Aldatılan, kandırılan bu kentin seçmenlerine karşı samimi olabilmek...

[*] [*] [*] [*]

Her seçimde olduğu gibi yani...

Cumhurbaşkanı Erdoğan gelecek, "evet" havası estirecek, bunlar da havasını atacak!

Üç kuruşluk adamlar...

Bu kentte herkes, Gazipaşa, yani "mecburiyet caddesi"nden geçiyor.

Ama yağmur altında gülenle-ağlayanı ayırabilmek çok zor...

Kimi zaman öyle hikayelere denk geliyoruz ki, insan doğduğuna-doğacağına pişman oluyor.

Bir tarafta zenginlik...

Diğer tarafta korkunç yoksulluk...

Geçen bir anne ile iki küçük evladının çaresizliğine tanık olduk.

Çocuklar yarı aç-yarı tok...

Babayı zaten hiç sormayın.

Birkaç yere telefon ettim.

Aciliyeti ve durumu anlattım.

İmkan varsa halletmeye çalışıyor, olmuyorsa dostlarımıza yönlendiriyoruz.

Üç kişiyi aradım.

"Peynir, zeytin, makarna, yumurta gibi zorunlu ihtiyaçların olduğu 100-150 liralık alışveriş için bir markete yönlendirebilir miyiz?" diye sordum.

Biri, Oda Başkanı...

Durak durak geziyor.

Biri, mirasyedi hava-cıva...

Belediye başkan adaylığına oynuyor.

Biri, zengin züppe...

Tuvalete gitse, dolarla siler!

İnanın üçü de, o iki küçük çocuktan daha aç çıktı.

Yeminle utandım.

Dördüncü kişiyi aradım.

İsminin yazılmasını istemeyeceği için yazmayayım.

"Bizim dükkana gönder, oradan çocuklardan birisi ile göndereyim" dedi.

Bunlar bazen gerçekten iyi oluyor.

Kimin, aslında kaç kuruş olduğunu öğreniyorsunuz.

Bu tipler, bir de üç gün sonra çıkıp iki gariban çocuğu sevindirmenin karşılığında manşetlere çıkmak isterler.

Çünkü öyle alıştırılmışlar!

Yer mi bunları Atilla?

Sağ ol Ali Ağabey...

'Taşraya Bakmak...'

Kitabın adı böyle...

"Taşraya Bakmak"

Şöyle diyor tanıtımında:

"Taşra: Darlık, boğuntu, kasvet, tekdüzelik, kenarda kalmışlık, gerilik, bağnazlık, kavrukluk, güdüklük...

Taşra: Saflık, samimiyet, sıcaklık, sahicilik-otantiklik, sükunet, asudelik...

Buna benzer olumlu-olumsuz klişelerle anılır taşra...

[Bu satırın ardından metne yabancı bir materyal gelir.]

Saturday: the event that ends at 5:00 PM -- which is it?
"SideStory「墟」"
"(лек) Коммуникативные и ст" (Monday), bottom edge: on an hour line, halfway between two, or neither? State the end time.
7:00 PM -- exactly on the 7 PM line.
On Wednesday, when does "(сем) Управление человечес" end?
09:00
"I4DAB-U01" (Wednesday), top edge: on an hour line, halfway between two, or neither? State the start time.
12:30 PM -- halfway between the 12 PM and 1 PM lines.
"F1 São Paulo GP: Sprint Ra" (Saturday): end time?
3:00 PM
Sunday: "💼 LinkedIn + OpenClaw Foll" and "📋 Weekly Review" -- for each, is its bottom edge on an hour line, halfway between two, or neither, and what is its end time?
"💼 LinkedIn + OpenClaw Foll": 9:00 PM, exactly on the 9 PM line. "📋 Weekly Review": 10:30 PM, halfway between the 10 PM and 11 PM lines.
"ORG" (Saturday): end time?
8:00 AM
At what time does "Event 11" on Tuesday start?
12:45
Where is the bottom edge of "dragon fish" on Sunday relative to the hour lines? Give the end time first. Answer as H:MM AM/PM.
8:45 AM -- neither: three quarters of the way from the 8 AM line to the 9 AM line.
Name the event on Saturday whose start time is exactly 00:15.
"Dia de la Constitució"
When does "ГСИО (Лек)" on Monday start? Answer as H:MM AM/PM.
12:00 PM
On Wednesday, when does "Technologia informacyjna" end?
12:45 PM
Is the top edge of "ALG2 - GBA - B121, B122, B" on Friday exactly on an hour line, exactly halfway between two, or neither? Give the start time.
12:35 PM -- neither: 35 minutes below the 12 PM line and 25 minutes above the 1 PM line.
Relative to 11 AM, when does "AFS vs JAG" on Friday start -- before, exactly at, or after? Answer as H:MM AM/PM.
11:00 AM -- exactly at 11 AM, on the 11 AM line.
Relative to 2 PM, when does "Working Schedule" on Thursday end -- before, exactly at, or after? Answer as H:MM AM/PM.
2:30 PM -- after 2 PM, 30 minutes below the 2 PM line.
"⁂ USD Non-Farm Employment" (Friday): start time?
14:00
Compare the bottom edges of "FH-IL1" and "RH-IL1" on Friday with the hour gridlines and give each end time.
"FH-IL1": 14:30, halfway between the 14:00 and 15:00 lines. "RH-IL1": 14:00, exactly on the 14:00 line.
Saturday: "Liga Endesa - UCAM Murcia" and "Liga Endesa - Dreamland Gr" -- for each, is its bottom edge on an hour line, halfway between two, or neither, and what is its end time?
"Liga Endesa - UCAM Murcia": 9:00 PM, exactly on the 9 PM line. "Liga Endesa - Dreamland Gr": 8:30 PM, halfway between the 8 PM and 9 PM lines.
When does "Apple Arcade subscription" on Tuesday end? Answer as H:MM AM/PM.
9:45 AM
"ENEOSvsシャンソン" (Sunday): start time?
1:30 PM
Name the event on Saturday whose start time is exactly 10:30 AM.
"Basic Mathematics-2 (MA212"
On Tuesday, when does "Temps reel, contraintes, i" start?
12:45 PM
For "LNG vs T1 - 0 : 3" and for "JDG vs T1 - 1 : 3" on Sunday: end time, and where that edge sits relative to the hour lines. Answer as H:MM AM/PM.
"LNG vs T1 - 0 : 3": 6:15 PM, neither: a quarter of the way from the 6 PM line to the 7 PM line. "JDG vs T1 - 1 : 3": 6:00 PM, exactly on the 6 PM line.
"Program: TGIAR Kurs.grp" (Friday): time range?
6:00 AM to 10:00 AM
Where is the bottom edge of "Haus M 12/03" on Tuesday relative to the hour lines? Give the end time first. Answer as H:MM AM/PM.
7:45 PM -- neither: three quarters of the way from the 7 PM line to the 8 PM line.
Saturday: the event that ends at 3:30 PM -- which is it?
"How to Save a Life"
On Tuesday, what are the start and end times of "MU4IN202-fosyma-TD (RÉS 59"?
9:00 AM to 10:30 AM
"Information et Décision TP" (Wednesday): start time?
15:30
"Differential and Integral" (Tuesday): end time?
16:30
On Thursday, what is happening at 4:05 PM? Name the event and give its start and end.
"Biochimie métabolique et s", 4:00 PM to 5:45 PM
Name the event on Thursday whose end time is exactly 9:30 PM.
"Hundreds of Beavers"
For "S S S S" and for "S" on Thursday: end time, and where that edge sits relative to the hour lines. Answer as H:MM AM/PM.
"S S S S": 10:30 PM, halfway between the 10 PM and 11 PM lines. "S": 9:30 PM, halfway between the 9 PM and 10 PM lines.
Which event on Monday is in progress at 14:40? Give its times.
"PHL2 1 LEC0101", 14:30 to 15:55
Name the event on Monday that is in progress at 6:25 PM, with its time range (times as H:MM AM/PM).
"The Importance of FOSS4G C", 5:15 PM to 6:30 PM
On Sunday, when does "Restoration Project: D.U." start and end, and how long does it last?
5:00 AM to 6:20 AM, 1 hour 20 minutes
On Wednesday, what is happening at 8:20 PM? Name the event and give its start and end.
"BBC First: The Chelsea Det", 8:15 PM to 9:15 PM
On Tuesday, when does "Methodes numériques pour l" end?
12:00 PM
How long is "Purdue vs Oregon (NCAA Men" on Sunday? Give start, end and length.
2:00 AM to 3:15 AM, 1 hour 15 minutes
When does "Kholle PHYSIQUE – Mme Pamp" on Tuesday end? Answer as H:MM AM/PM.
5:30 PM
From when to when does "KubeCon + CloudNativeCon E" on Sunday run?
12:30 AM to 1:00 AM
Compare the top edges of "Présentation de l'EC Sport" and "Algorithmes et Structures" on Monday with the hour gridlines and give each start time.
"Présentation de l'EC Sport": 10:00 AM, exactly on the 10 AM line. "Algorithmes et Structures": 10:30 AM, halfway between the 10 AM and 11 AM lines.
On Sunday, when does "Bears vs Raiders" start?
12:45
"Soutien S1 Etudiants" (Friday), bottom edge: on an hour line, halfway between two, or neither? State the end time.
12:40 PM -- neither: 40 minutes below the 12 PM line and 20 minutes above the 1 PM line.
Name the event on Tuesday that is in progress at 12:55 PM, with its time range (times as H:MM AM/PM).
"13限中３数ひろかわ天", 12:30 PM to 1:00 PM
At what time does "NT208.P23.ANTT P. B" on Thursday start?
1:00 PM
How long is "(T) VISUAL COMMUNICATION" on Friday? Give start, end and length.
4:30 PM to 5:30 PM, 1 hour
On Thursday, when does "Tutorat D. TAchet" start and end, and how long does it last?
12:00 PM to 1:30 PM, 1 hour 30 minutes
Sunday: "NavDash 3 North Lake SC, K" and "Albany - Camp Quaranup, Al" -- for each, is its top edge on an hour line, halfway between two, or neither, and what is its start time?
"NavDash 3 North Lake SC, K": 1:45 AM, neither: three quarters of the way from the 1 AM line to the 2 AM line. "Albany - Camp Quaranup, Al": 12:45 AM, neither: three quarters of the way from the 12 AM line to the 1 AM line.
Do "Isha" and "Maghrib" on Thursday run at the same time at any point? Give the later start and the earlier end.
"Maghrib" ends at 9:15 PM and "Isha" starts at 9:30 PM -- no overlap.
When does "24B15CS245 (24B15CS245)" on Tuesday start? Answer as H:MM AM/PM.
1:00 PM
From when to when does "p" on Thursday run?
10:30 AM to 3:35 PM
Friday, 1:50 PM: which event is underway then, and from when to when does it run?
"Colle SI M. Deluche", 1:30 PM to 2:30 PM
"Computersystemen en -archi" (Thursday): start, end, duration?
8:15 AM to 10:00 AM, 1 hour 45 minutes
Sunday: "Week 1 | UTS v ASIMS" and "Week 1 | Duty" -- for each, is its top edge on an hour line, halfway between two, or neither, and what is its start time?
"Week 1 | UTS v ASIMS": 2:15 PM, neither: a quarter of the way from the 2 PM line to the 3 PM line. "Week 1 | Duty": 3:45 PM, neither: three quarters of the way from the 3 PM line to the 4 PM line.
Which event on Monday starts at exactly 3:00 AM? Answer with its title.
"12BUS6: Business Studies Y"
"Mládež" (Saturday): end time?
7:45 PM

Peki, o klişelerin ötesinde ne var?

Taşraya bu gözle bakmayı, taşra gerçekliğini ve taşra imgesini sorgulamayı deneyen yazılar var bu kitapta...

Özellikle de Türkiye'deki taşra deneyimlerine bakan yazılar: Taşrada okur-yazar olma, kadın olma, solcu olma hallerine...

Edebiyatta, şiirde taşraya... Taşranın (taşraların) tarihsel, toplumsal dönüşüm sürecine...

Elias Canetti'nin 'İnsanın Taşrası' kitabından ilhamla söylersek: Taşraya bakmak, insanın kendi içine bakmasıdır biraz!"